Прут с белой тряпочкой остался сторожить мину, а Левашов двинулся вперёд. Луг уже перешёл в займище, появились сочные пятна осоки и обломки сухого камыша под ногами, отметившие весной границу половодья.
Ещё несколько раз возвращался Левашов за флажками или менял элемент. Но пришло, наконец, время, когда Левашов закинул миноискатель за плечо безмятежно, как удочку или сачок для ловли бабочек. Он исшагал луг за три дня вдоль и поперёк, так, что не осталось клочка земли, над которым он не пронёс обруча с чуткой коробочкой.
Мальчики приносили ему обед от Никитишны. Котелок с супом всегда нёс Павел Ильич. Он не доверял Саньке, который мог побежать и расплескать весь навар.
Левашов ощущал вечерами такую крайнюю усталость, будто сделал переход в полсотни километров без привала…
Перестуком топоров и натужным пением пил встречала деревня Левашова, когда он, бесконечно усталый, медленно брёл в школу.
У срубов возились люди. Дети подтаскивали горбыли, подростки – брёвна, плотничали и женщины, и старики.
Крыша у Страчуна была готова, он подтёсывал балки перекрытия.
– Дела, однако, у тебя идут! – сказал Левашов, войдя в избу и глядя на Страчуна снизу вверх. – Домишко-то растёт…

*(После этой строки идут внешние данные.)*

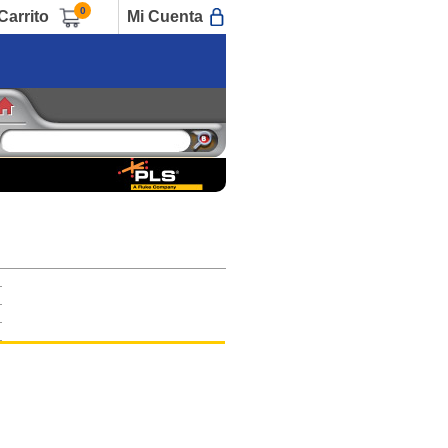
0
Carrito
Mi Cuenta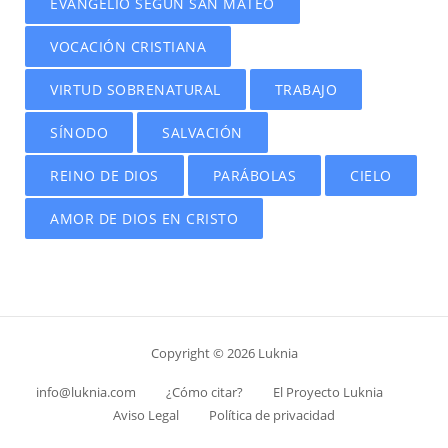
EVANGELIO SEGÚN SAN MATEO
VOCACIÓN CRISTIANA
VIRTUD SOBRENATURAL
TRABAJO
SÍNODO
SALVACIÓN
REINO DE DIOS
PARÁBOLAS
CIELO
AMOR DE DIOS EN CRISTO
Copyright © 2026 Luknia
info@luknia.com
¿Cómo citar?
El Proyecto Luknia
Aviso Legal
Política de privacidad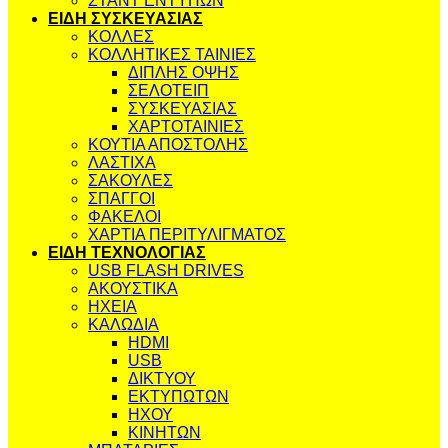
ΣΤΑΝΤ ΕΝΤΥΠΩΝ
ΕΙΔΗ ΣΥΣΚΕΥΑΣΙΑΣ
ΚΟΛΛΕΣ
ΚΟΛΛΗΤΙΚΕΣ ΤΑΙΝΙΕΣ
ΔΙΠΛΗΣ ΟΨΗΣ
ΣΕΛΟΤΕΙΠ
ΣΥΣΚΕΥΑΣΙΑΣ
ΧΑΡΤΟΤΑΙΝΙΕΣ
ΚΟΥΤΙΑ ΑΠΟΣΤΟΛΗΣ
ΛΑΣΤΙΧΑ
ΣΑΚΟΥΛΕΣ
ΣΠΑΓΓΟΙ
ΦΑΚΕΛΟΙ
ΧΑΡΤΙΑ ΠΕΡΙΤΥΛΙΓΜΑΤΟΣ
ΕΙΔΗ ΤΕΧΝΟΛΟΓΙΑΣ
USB FLASH DRIVES
ΑΚΟΥΣΤΙΚΑ
ΗΧΕΙΑ
ΚΑΛΩΔΙΑ
HDMI
USB
ΔΙΚΤΥΟΥ
ΕΚΤΥΠΩΤΩΝ
ΗΧΟΥ
ΚΙΝΗΤΩΝ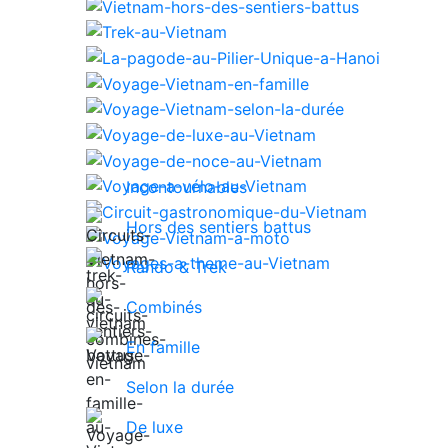
Incontournables
Hors des sentiers battus
Rando & Trek
Combinés
En famille
Selon la durée
De luxe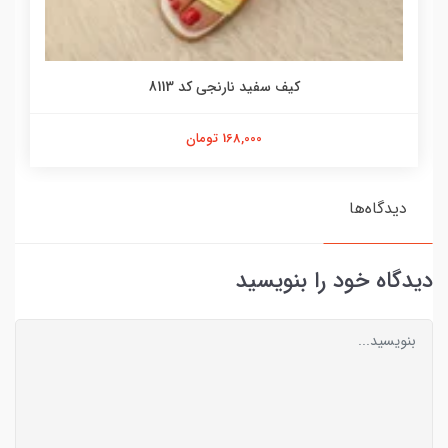
کیف سفید نارنجی کد 8113
168,000 تومان
دیدگاه‌ها
دیدگاه خود را بنویسید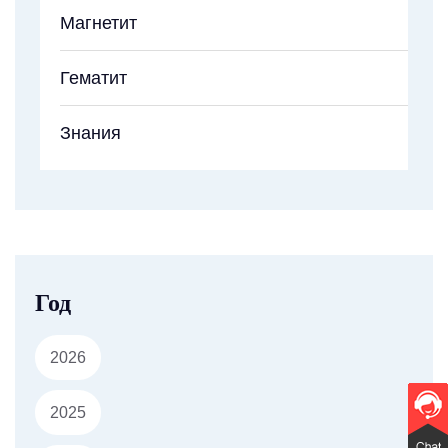
Магнетит
Гематит
Знания
Год
2026
2025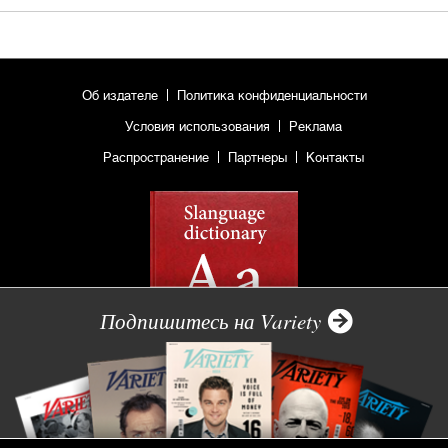
Об издателе
Политика конфиденциальности
Условия использования
Реклама
Распространение
Партнеры
Контакты
Подпишитесь на Variety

– Лениться некогда. По-сапёрному, товарищ гвардии старший лейтенант, – весело сказал Страчун и спрыгнул вниз в надежде закурить. – С топором и спать ложусь. Вместо жены законной.

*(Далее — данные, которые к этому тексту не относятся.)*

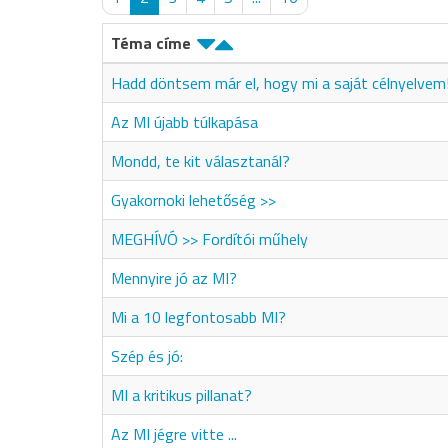
Téma címe
Hadd döntsem már el, hogy mi a saját célnyelvem
Az MI újabb túlkapása
Mondd, te kit választanál?
Gyakornoki lehetőség >>
MEGHÍVÓ >> Fordítói műhely
Mennyire jó az MI?
Mi a 10 legfontosabb MI?
Szép és jó:
MI a kritikus pillanat?
Az MI jégre vitte ...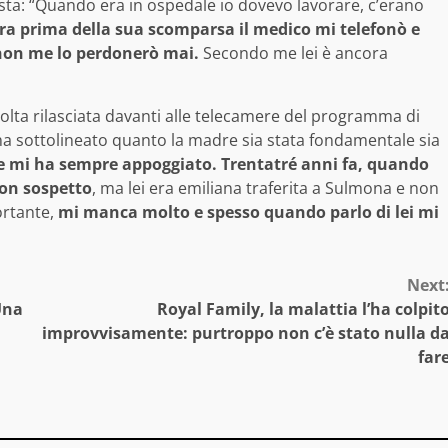
sta: “Quando era in ospedale io dovevo lavorare, c’erano
ra prima della sua scomparsa il medico mi telefonò e
 non me lo perdonerò mai.
Secondo me lei è ancora
 volta rilasciata davanti alle telecamere del programma di
 ha sottolineato quanto la madre sia stata fondamentale sia
 mi ha sempre appoggiato. Trentatré anni fa, quando
con sospetto
, ma lei era emiliana traferita a Sulmona e non
ortante,
mi manca molto e spesso quando parlo di lei mi
Next
Una
Royal Family, la malattia l’ha colpit
improvvisamente: purtroppo non c’è stato nulla d
far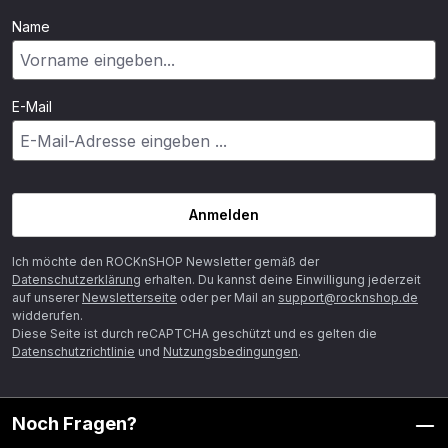
Name
E-Mail
Anmelden
Ich möchte den ROCKnSHOP Newsletter gemäß der
Datenschutzerklärung
erhalten. Du kannst deine Einwilligung jederzeit
auf unserer
Newsletterseite
oder per Mail an
support@rocknshop.de
widderufen.
Diese Seite ist durch reCAPTCHA geschützt und es gelten die
Datenschutzrichtlinie
und
Nutzungsbedingungen
.
Noch Fragen?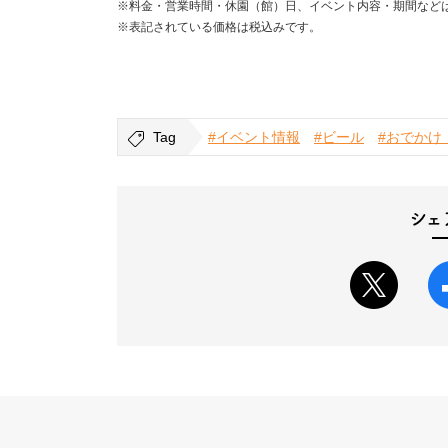
※料金・営業時間・休園（館）日、イベント内容・期間など
※表記されている価格は税込みです。
Tag
#イベント情報
#ビール
#おでかけ
シェ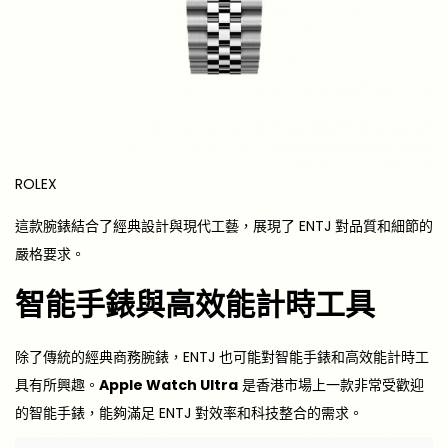
ROLEX
這款腕錶結合了經典設計與現代工藝，展現了 ENTJ 對品質和細節的
嚴格要求。
智能手錶與高效能計時工具
除了傳統的經典商務腕錶，ENTJ 也可能對智能手錶和高效能計時工
具有所興趣。
Apple Watch Ultra
是香港市場上一款非常受歡迎
的智能手錶，能夠滿足 ENTJ 對效率和科技整合的需求。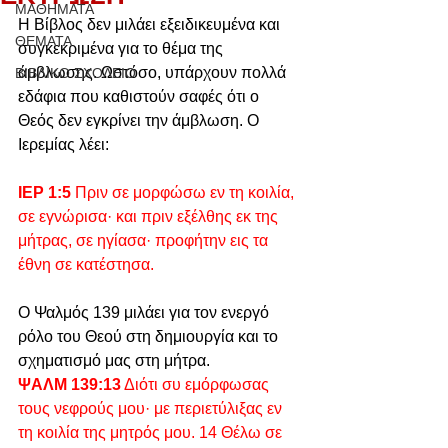
ΜΑΘΗΜΑΤΑ
Η Βίβλος δεν μιλάει εξειδικευμένα και 
ΘΕΜΑΤΑ
συγκεκριμένα για το θέμα της 
άμβλωσης. Ωστόσο, υπάρχουν πολλά 
ΒΙΒΛΙΚΟ ΣΧΟΛΕΙΟ
εδάφια που καθιστούν σαφές ότι ο 
Θεός δεν εγκρίνει την άμβλωση. Ο 
Ιερεμίας λέει:
ΙΕΡ 1:5
 Πριν σε μορφώσω εν τη κοιλία, 
σε εγνώρισα· και πριν εξέλθης εκ της 
μήτρας, σε ηγίασα· προφήτην εις τα 
έθνη σε κατέστησα.
Ο Ψαλμός 139 μιλάει για τον ενεργό 
ρόλο του Θεού στη δημιουργία και το 
σχηματισμό μας στη μήτρα.
ΨΑΛΜ 139:13
 Διότι συ εμόρφωσας 
τους νεφρούς μου· με περιετύλιξας εν 
τη κοιλία της μητρός μου. 14 Θέλω σε 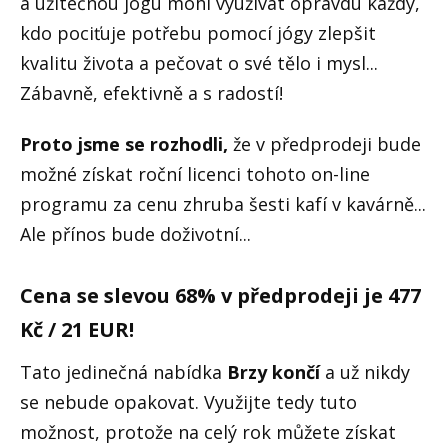
a užitečnou jógu mohl využívat opravdu každý,
kdo pociťuje potřebu pomocí jógy zlepšit
kvalitu života a pečovat o své tělo i mysl...
Zábavně, efektivně a s radostí!
Proto jsme se rozhodli,
že v předprodeji bude
možné získat roční licenci tohoto on-line
programu za cenu zhruba šesti kafí v kavárně...
Ale přínos bude doživotní...
Cena se slevou 68% v předprodeji je 477
Kč / 21 EUR!
Tato jedinečná nabídka
B
rzy končí
a už nikdy
se nebude opakovat. Využijte tedy tuto
možnost, protože na celý rok můžete získat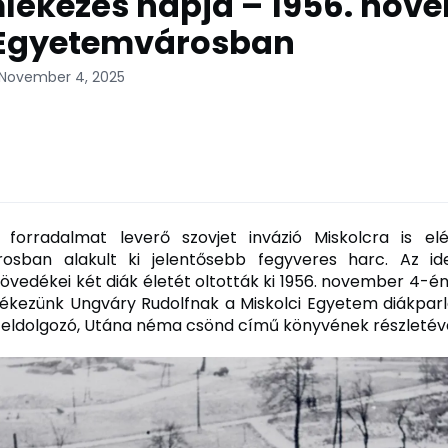
lékezés napja – 1956. nov
 Egyetemvárosban
 November 4, 2025
 forradalmat leverő szovjet invázió Miskolcra is elé
osban alakult ki jelentősebb fegyveres harc. Az id
lövedékei két diák életét oltották ki 1956. november 4-én
lékezünk Ungváry Rudolfnak a Miskolci Egyetem diákpa
feldolgozó, Utána néma csönd című könyvének részletéve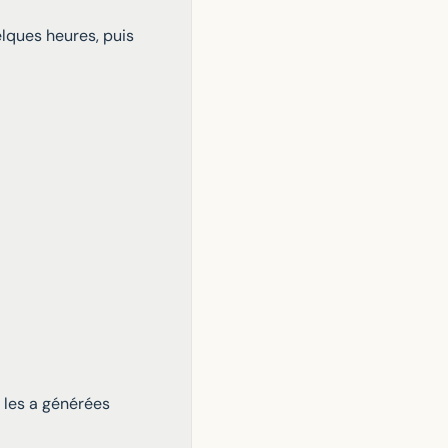
elques heures, puis
i les a générées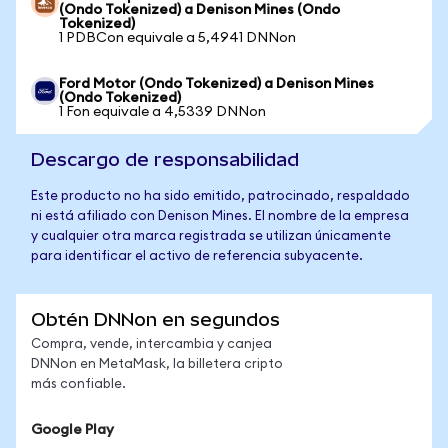
(Ondo Tokenized) a Denison Mines (Ondo
Tokenized)
1 PDBCon equivale a 5,4941 DNNon
Ford Motor (Ondo Tokenized) a Denison Mines
(Ondo Tokenized)
1 Fon equivale a 4,5339 DNNon
Descargo de responsabilidad
Este producto no ha sido emitido, patrocinado, respaldado
ni está afiliado con Denison Mines. El nombre de la empresa
y cualquier otra marca registrada se utilizan únicamente
para identificar el activo de referencia subyacente.
Obtén DNNon en segundos
Compra, vende, intercambia y canjea
DNNon en MetaMask, la billetera cripto
más confiable.
Google Play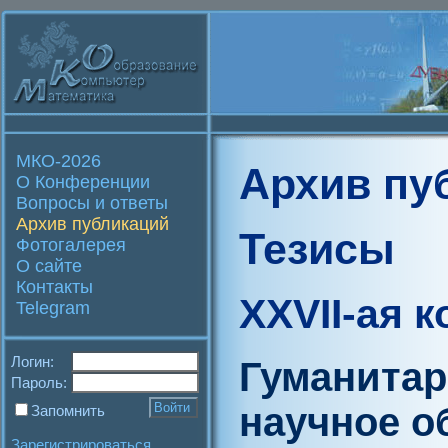
МКО-2026
Архив пу
О Конференции
Вопросы и ответы
Архив публикаций
Тезисы
Фотогалерея
О сайте
Контакты
XXVII-ая 
Telegram
Логин:
Гуманитар
Пароль:
научное о
Запомнить
Зарегистрироваться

– И с минами приходилось дело иметь?
– А ты думаешь! Как же! – Страчун уже собрался прихвастнуть, но понял, что попал впросак, и добавил неуверенно: – Хотя, как сказать. Смотря в каком смысле…
– Возьмёшься мне помочь? Хочу ваш луг разрядить. Миноискатели есть. План минного поля снял.
– Не-е-ет, – раздалось после долгого кряхтения и вздохов. – От этого вы меня, товарищ, увольте, ищите себе другого помощника. Я ведь на фронте больше при лошадях состоял. Потом избу нужно до дела довести. Семейство совсем в землянке затопило, заодно с мышами. Так что вы не обижайтесь, товарищ, но я в такую компанию не гожусь.
Страчун в испуге даже отступил к стене.
– Меня-то чего пугаться? – сказал Левашов сухо и протянул портсигар.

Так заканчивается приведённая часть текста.